## Start Data shown
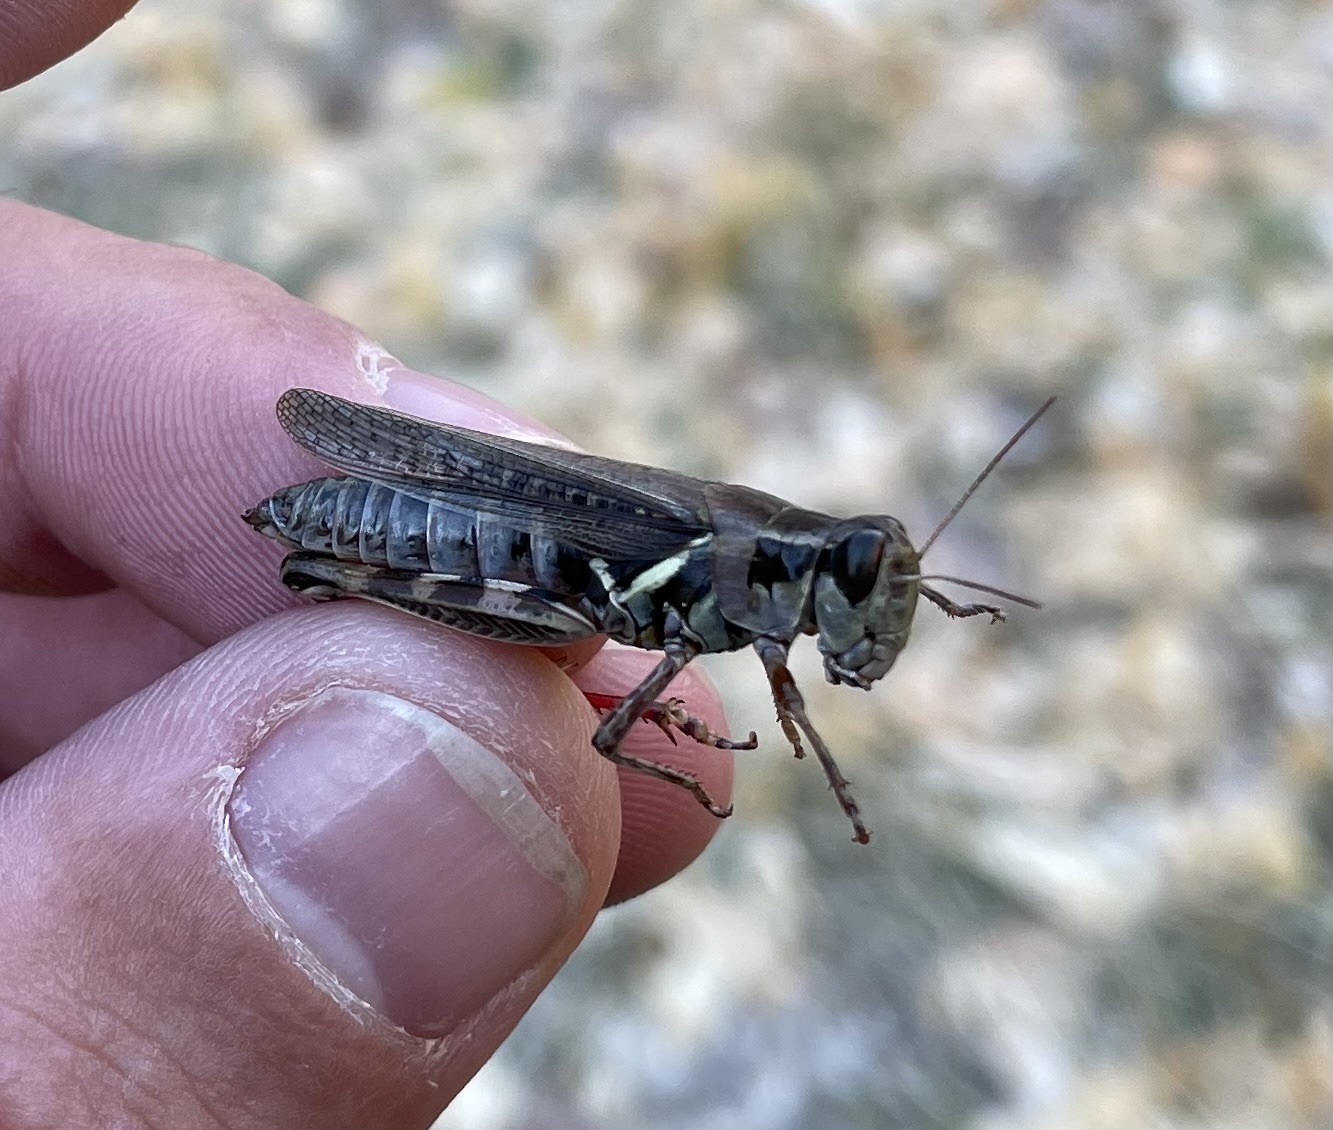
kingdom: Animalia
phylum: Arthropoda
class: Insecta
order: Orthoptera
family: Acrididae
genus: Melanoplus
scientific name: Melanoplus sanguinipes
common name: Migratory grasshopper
## End Data shown
- Directive: Can you copy every line from the records above word for word, leaving out the pictures?

- Result below:
kingdom: Animalia
phylum: Arthropoda
class: Insecta
order: Orthoptera
family: Acrididae
genus: Melanoplus
scientific name: Melanoplus sanguinipes
common name: Migratory grasshopper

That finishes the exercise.